Foxes vs Hedgehogs: Classifying Countries as Generalists or Specialists Based on Entropy Scores

Introduction

This analysis draws its inspiration from Charles J. Gomez's previous research, available at https://doi.org/10.1016/j.respol.2024.105040

The analysis uses Shannon Entropy as a measure of how “generalist” or “specialist” a particular country is with respect to topic distributions. High entropy values indicate a more even (generalist) distribution across multiple topics, whereas low entropy values indicate a more uneven (specialist) distribution, focusing on fewer topics.

We calculate entropy in two primary ways:

Using Topic Prevalence:
- Here, we measure the proportion of citations associated with each topic.
- Non-significant topics (with P-values greater than 0.1) can be either zeroed out or entirely removed, affecting the resulting distribution.
Using (Beta Coefficient Estimate + Intercept of STM’s regression model for the country covariate):
- Here, each topic is associated with a regression estimate (and an intercept).
- Non-significant topics are set to 0 in this approach, thereby not contributing to the entropy calculation.

These two approaches yield different plots and interpretations, described below.

Entropy Calculation

Defining calculate_entropy(vec):

Probabilities
prob_vec <- vec / sum(vec)
Each entry in vec is divided by the sum of the vector, giving a probability distribution.
Raw Entropy
entropy = -∑(p_i * log2(p_i))
where each p_i is the probability of the i-th topic.

- Tasks to complete
1. Repeat word for word the stretch of the country entropy write-up from "- Non-significant topics (with" through "vec / sum(vec)".
2. Summarize the country entropy write-up in two sentences.

- Data items
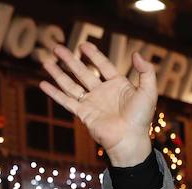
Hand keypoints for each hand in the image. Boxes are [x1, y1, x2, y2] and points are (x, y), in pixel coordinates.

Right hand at [40, 42, 155, 167]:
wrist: (130, 140)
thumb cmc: (141, 119)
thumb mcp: (148, 91)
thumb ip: (146, 71)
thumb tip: (135, 54)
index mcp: (117, 85)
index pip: (103, 65)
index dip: (93, 55)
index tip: (83, 45)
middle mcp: (102, 93)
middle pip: (82, 72)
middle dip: (69, 59)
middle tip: (56, 47)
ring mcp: (91, 103)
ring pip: (71, 84)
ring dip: (58, 73)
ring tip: (45, 61)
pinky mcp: (83, 114)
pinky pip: (66, 100)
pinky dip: (54, 93)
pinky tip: (43, 84)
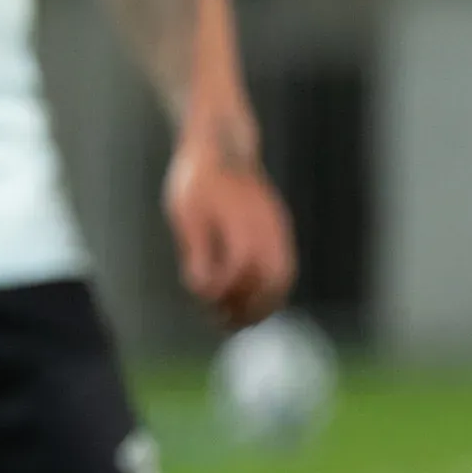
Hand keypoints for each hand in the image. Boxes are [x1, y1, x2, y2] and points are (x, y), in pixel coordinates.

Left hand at [164, 126, 292, 327]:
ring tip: (236, 320)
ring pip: (282, 278)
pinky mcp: (278, 231)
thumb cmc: (197, 182)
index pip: (240, 269)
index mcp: (242, 225)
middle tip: (223, 323)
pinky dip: (271, 291)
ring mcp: (277, 231)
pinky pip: (284, 268)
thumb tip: (200, 288)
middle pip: (270, 282)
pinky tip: (248, 301)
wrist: (221, 149)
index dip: (222, 289)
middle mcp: (267, 231)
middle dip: (248, 308)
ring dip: (263, 304)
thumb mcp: (186, 215)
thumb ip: (195, 251)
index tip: (203, 300)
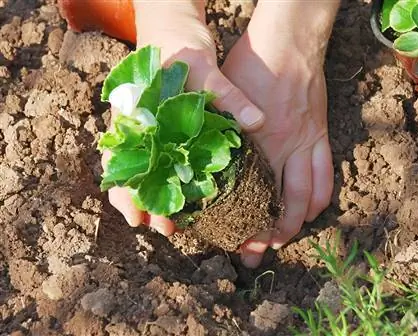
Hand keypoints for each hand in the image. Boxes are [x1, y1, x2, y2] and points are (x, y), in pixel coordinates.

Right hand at [105, 1, 265, 234]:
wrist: (171, 26)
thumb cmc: (179, 47)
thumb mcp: (203, 70)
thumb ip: (227, 97)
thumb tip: (258, 121)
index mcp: (136, 116)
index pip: (124, 163)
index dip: (129, 193)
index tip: (140, 217)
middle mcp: (137, 126)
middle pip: (130, 173)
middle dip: (143, 203)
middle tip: (163, 229)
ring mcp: (149, 128)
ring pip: (142, 170)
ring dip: (153, 196)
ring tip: (169, 224)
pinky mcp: (165, 127)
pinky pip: (160, 158)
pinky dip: (167, 179)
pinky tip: (180, 195)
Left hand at [222, 4, 335, 267]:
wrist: (290, 40)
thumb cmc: (252, 65)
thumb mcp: (225, 98)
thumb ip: (222, 131)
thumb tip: (206, 158)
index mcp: (260, 143)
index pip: (255, 198)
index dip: (249, 225)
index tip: (239, 243)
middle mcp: (287, 149)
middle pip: (287, 206)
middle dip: (275, 235)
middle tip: (260, 251)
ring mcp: (308, 143)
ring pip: (311, 196)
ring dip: (300, 221)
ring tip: (285, 237)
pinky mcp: (320, 133)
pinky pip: (326, 174)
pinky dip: (319, 197)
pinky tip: (310, 209)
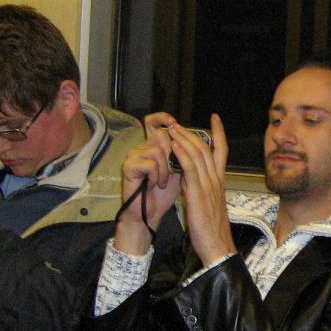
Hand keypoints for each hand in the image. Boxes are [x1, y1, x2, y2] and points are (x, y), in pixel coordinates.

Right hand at [115, 113, 183, 254]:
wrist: (151, 212)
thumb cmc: (165, 192)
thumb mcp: (181, 169)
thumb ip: (187, 154)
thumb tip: (201, 139)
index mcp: (155, 146)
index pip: (154, 121)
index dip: (163, 118)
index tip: (174, 122)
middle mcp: (143, 147)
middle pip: (162, 135)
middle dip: (173, 154)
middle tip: (171, 172)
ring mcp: (134, 156)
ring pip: (158, 150)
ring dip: (165, 169)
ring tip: (161, 182)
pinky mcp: (129, 167)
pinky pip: (150, 163)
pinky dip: (156, 176)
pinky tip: (154, 185)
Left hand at [171, 113, 233, 265]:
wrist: (217, 246)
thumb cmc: (212, 230)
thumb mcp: (207, 204)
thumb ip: (200, 188)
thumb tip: (189, 179)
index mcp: (220, 182)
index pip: (221, 151)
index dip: (219, 133)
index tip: (214, 118)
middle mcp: (216, 180)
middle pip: (207, 148)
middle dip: (193, 133)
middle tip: (180, 123)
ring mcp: (209, 186)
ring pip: (198, 155)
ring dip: (185, 139)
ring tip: (173, 129)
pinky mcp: (199, 193)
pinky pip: (190, 168)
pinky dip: (183, 154)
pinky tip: (175, 146)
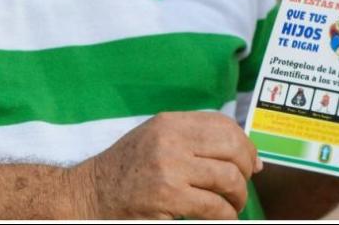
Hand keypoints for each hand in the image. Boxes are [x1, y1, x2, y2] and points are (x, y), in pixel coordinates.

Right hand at [70, 111, 261, 219]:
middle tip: (242, 188)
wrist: (86, 195)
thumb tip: (247, 157)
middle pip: (232, 149)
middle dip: (246, 172)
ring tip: (232, 207)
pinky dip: (225, 216)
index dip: (246, 145)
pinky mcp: (168, 196)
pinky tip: (221, 219)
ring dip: (238, 197)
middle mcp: (171, 139)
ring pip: (227, 178)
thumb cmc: (125, 171)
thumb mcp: (155, 140)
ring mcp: (169, 167)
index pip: (224, 125)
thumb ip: (193, 140)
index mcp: (170, 122)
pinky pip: (213, 206)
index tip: (252, 164)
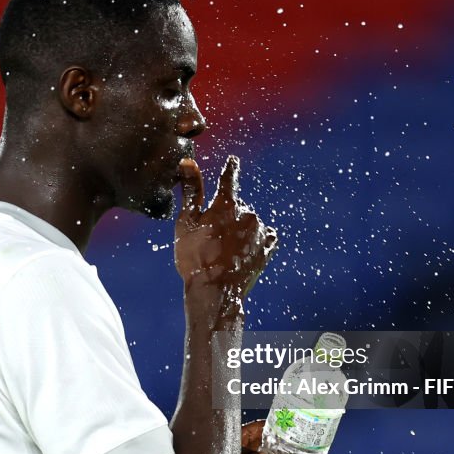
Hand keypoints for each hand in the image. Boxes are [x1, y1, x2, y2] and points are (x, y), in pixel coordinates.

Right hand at [175, 156, 277, 297]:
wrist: (214, 292)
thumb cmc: (195, 257)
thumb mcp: (186, 222)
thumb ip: (191, 190)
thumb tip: (188, 162)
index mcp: (227, 203)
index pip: (230, 177)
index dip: (230, 168)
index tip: (233, 161)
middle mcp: (248, 213)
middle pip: (237, 205)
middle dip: (226, 214)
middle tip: (210, 235)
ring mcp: (260, 232)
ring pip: (249, 222)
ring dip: (239, 228)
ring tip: (223, 249)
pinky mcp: (267, 250)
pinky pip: (264, 237)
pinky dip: (254, 239)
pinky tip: (241, 250)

- Task-by-task answers
1.
- Non-significant topics (with P-values greater than 0.1) can be either zeroed out or entirely removed, affecting the resulting distribution.
Using (Beta Coefficient Estimate + Intercept of STM’s regression model for the country covariate):
- Here, each topic is associated with a regression estimate (and an intercept).
- Non-significant topics are set to 0 in this approach, thereby not contributing to the entropy calculation.

These two approaches yield different plots and interpretations, described below.

Entropy Calculation

Defining calculate_entropy(vec):

Probabilities
prob_vec <- vec / sum(vec)

2. The country entropy write-up uses Shannon entropy to sort countries into generalists, whose topic distributions are even and give high entropy, and specialists, whose distributions are uneven and give low entropy. It computes entropy in two ways, from topic prevalence or from the STM regression's beta estimate plus intercept, by dividing a vector by its sum to get probabilities and taking the negative sum of each p_i times log2 of p_i.